Sixteen years old and the scent was Acqua Di Gio.
Odors evoke a more powerful emotional response than any other sense. Seriously. Your olfactory senses are directly linked to your limbic system, better known as the portion of your brain responsible for emotions, memories and behavior. Your nose literally knows the memories of your past and how you feel about it; it's the NSA of senses.
That’s why when you smell anybody wearing Acqua Di Gio you are immediately flooded with olfactory induced flashbacks of your old high school boyfriend, who was the sweetest guy in the world. He baked you a peach pie and gave you a heating pad when you were PMS’ing--IN HIGH SCHOOL--because he grew up with all sisters and knew how to treat a woman, but it ultimately scared you, because WHAT 17-YEAR OLD BOY DOES THAT? And then, you both went your separate ways after graduation. So it goes.
Acqua Di Gio. Deep breath in through your nose. Ahhhhhhhhhh. Memories.
The average individual can detect over 10,000 odors, and each person has a varied response to each odor, depending on:
• a Pavlovian or conditioned response (loving a the perfume of your best friend because she’s funny and charming and great to be around, or hating the smell of coconut rum like Kara because, well... we’ve all had those nights, right?)
• an olfactory nostalgia response (childhood scents: Play-doh, baby powder; regional scents: woods, ocean water, farms, scents you grow up around).
But we’re talking signatures scents here. I wanted to get the insider info for you dolls, and I wanted it straight from the main researcher himself, Dr. Alan Hirsch at the Smell and Taste Research Center. So, I reached out to him, by which I mean I softly stalked him with emails and then phone tag for a week. I DO THIS FOR YOU.
3 Steps to Finding Your Signature Scent
1. Go With What You Enjoy
Always wear what you enjoy, first and foremost. If you gravitate towards certain fragrance notes, go with it. Don’t try and fight it. You are around yourself ALL the time. Enjoy yourself.

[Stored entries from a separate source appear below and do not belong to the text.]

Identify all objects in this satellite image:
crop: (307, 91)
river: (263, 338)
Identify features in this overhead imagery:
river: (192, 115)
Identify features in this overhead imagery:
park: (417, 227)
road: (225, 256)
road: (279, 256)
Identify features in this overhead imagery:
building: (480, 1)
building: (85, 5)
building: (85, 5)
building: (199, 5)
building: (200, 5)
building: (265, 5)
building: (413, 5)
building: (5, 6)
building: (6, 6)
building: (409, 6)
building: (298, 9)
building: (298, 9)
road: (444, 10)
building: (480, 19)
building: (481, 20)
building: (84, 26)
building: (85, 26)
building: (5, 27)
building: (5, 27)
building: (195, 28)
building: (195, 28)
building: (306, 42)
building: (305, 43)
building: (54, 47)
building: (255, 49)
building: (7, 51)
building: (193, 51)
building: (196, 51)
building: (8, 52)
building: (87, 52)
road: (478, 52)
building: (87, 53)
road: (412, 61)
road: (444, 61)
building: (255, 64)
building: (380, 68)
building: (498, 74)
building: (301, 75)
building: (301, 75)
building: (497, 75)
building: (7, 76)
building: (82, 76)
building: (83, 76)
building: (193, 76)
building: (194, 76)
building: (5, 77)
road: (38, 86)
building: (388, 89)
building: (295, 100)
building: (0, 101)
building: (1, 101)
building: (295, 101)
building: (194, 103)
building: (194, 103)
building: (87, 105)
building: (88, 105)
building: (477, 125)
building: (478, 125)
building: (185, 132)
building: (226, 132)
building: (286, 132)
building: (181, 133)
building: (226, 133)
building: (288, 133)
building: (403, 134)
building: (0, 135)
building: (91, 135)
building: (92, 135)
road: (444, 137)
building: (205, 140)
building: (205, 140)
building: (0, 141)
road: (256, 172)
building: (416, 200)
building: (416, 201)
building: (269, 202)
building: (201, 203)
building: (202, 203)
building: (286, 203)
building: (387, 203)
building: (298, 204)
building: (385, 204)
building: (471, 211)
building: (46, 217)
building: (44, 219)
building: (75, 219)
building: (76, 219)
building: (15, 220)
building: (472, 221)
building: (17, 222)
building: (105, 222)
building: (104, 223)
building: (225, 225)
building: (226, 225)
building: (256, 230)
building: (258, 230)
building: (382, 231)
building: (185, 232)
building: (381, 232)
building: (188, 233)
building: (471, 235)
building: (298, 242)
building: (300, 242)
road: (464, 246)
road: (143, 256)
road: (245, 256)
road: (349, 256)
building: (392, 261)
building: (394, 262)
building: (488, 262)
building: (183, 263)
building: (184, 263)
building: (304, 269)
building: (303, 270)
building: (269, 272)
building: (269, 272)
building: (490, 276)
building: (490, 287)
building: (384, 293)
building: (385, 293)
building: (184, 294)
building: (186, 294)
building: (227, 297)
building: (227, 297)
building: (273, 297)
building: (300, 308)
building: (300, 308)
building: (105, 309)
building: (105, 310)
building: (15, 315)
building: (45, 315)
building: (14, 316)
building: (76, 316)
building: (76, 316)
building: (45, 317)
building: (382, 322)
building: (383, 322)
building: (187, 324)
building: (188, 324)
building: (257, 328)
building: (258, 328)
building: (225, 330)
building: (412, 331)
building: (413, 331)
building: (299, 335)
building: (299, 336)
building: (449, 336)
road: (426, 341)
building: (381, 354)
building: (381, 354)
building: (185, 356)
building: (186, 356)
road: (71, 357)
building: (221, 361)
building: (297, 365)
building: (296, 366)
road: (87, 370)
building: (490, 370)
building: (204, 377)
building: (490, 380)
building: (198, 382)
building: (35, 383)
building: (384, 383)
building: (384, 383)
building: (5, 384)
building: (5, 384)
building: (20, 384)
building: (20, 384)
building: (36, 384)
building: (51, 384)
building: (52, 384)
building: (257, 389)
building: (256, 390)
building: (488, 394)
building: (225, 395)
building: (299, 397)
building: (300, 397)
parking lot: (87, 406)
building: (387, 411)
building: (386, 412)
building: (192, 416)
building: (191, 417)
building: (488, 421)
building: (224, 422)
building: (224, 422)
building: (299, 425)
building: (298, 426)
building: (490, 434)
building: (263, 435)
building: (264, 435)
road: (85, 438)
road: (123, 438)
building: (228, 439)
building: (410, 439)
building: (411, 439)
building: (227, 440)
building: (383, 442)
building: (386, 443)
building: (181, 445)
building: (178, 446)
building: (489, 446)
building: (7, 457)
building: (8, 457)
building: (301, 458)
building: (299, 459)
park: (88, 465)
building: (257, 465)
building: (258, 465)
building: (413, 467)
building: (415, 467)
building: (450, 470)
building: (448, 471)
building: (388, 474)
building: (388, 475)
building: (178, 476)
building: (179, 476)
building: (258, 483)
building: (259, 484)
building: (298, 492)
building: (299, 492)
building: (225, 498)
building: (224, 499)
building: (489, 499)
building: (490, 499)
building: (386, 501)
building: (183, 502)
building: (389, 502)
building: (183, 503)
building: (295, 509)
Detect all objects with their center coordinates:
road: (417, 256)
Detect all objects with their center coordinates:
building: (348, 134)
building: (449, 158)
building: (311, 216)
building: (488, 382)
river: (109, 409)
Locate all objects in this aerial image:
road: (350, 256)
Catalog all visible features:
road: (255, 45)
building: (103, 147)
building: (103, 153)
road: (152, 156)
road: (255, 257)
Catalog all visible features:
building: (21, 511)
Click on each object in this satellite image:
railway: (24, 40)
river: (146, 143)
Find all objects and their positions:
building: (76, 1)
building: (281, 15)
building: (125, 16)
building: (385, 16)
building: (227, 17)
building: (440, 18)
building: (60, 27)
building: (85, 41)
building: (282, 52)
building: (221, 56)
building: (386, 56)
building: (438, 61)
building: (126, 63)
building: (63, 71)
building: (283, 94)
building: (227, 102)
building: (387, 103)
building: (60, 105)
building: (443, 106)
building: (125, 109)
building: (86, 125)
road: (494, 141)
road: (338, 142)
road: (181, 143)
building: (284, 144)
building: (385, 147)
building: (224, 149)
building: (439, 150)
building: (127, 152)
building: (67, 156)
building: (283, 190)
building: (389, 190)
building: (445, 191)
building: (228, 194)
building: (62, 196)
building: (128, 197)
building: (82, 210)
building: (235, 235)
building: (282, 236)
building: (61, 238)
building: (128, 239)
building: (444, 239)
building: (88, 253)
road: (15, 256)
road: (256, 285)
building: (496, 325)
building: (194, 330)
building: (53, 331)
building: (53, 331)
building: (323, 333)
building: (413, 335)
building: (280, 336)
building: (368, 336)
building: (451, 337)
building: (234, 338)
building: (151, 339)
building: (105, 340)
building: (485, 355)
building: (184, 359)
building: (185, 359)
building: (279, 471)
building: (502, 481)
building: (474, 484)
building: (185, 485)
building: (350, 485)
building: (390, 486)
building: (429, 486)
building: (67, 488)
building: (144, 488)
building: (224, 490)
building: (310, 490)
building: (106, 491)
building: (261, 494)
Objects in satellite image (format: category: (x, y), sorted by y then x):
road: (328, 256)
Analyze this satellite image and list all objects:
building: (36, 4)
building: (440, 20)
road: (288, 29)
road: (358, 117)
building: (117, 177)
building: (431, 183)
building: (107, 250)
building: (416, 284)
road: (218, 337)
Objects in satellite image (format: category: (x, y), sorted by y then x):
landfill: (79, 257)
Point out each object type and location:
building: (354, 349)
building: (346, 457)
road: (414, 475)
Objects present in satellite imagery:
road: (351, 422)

2. Consider Perfume Your Scent Wardrobe
Be open to experimenting with scents, you don’t always wear one outfit day in and day out, and you don’t always have to wear one scent day in and day out. Try out different notes that may pair well with your moods; musks and spicy oriental notes are typically associated with a deeper, heavier, winter feelings, while citrus and floral scents are typically associated with summer and lightness. But you don’t always have to match your scents with your mood, the weather, or fashion. Experiment.
3. Think About It
Don’t be a impulse signature scent buyer. This scent (or scents) will become you, so don’t be rash when choosing your style.
3 Scents and the Impressions They Give Others
• The perception: Fountain of Youth. In Dr. Hirsch’s studies, this scent had no effect on age perception of males, but on average women were thought to be four to six years younger than their actual age.
• When to wear: When you’re Drew Barrymore from Never Been Kissed.
• Perfumes: Dior Addict, Bath & Body Works Pink Grapefruit, Marc Jacobs Daisy
Lavender & Cinnamon
• The perception: The HBIC. This combination of scents left individuals with the impression the female wearing the scent was trustworthy, confident, successful and attractive.
• When to wear: When would you not wear this? I want everyone to think I’m a boss.
• Perfumes: Le Voyageur Indiscret, Maharadjah (may be super-hard to find; I think it’s been discontinued)
The perception: Slimming. Females were perceived by both men and women to be an average of 12 pounds lighter than their actual weight.
When To Wear: When doing a Bang-Bang with your girlfriends. Any holiday. Or that Tuesday when all you want is to food coma yourself.
Perfume: Shalimar, Calvin Klein Obsession, Bvlgari Eau de Parfum II
There was not a fragrance Dr. Hirsch studied that actively turned men off, but he did find a combination of lavender and pumpkin pie was the most arousing for men, that and cheese pizza was on the list, too. Women were actively turned off by BBQ and cherries. So, there’s that, if you want it.
What scent do you think people most associate with you?